--- TASK OBJECTIVE ---
Return every line of the listing that contains the string "values", matching case exactly.

--- PROVIDED DATA ---

++++++

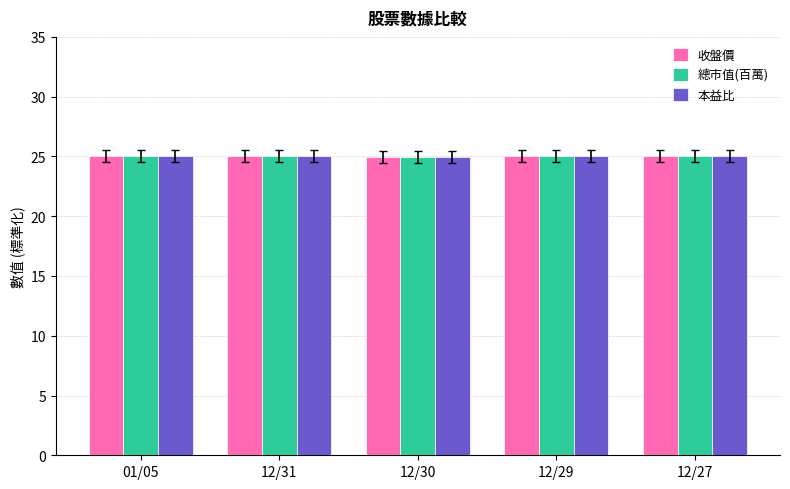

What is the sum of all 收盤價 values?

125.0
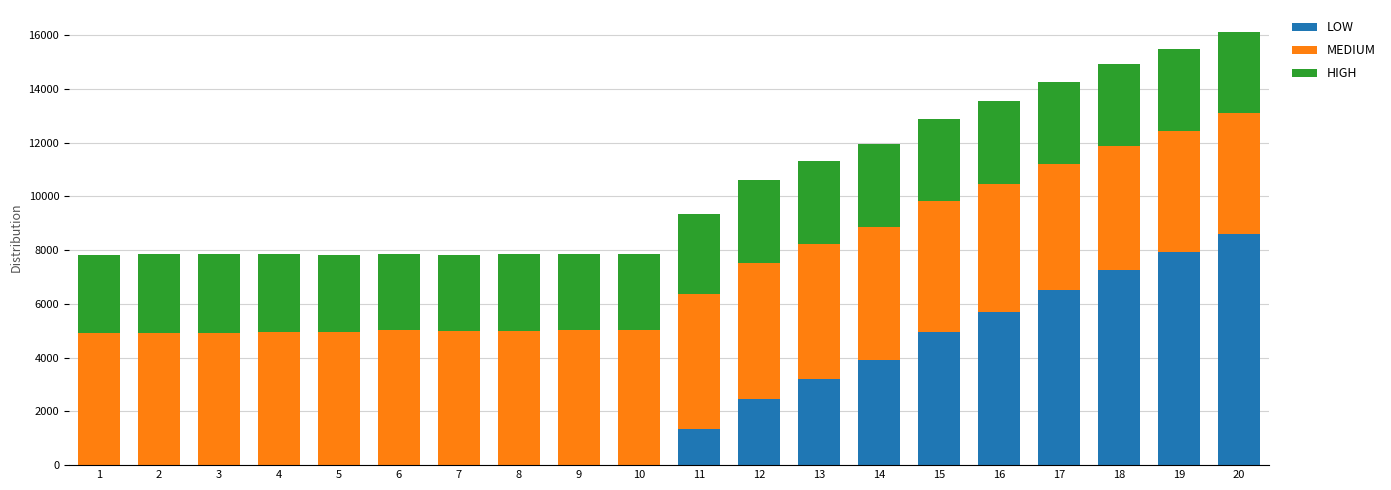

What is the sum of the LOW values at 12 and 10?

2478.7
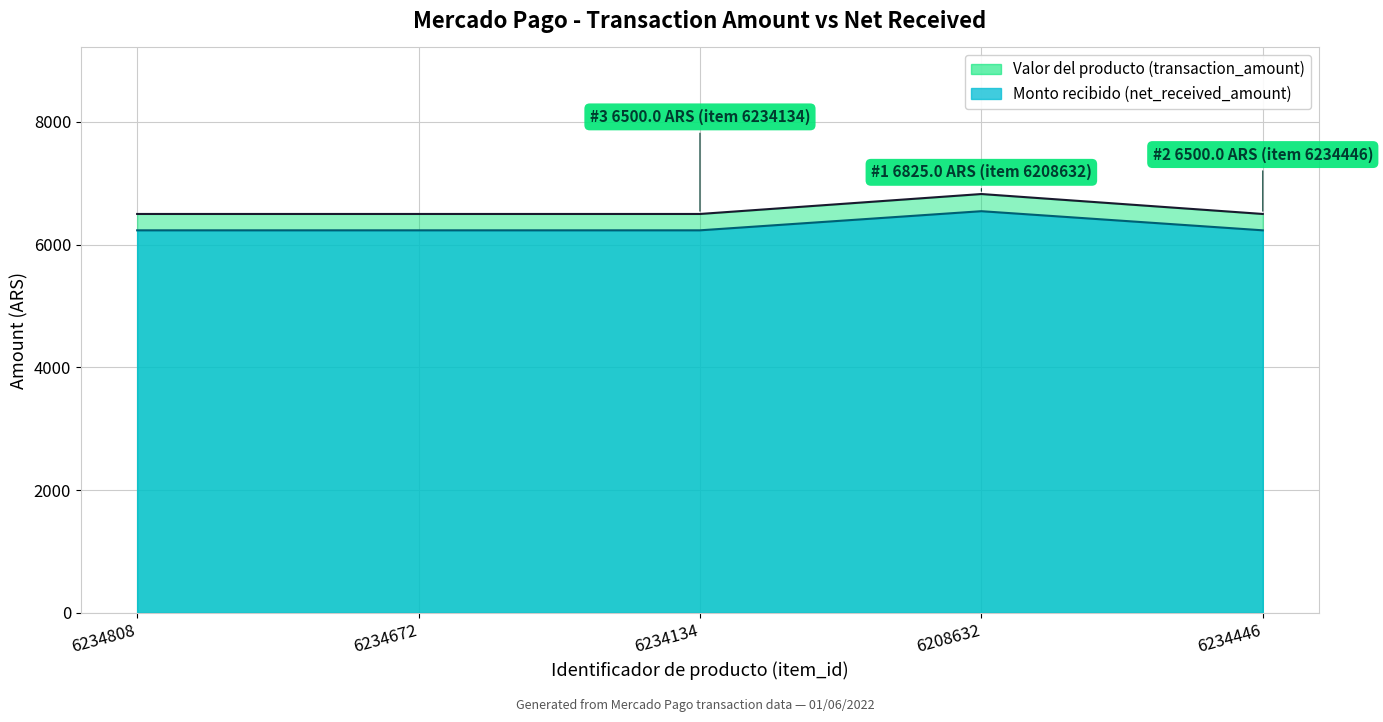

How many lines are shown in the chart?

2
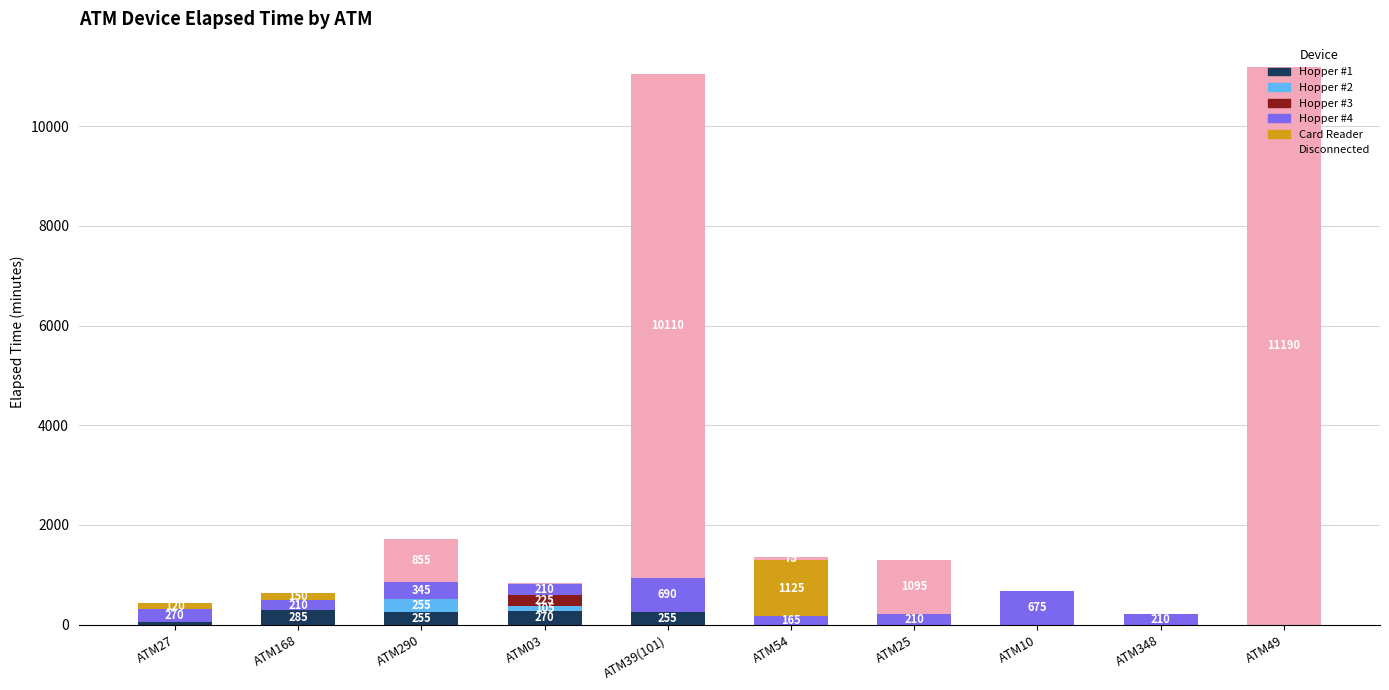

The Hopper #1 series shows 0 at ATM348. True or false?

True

++++++

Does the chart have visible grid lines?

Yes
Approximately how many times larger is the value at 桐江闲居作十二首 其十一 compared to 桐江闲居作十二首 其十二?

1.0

++++++

--- REPLY ---
What is the sum of all 收盤價 values?
What is the sum of the LOW values at 12 and 10?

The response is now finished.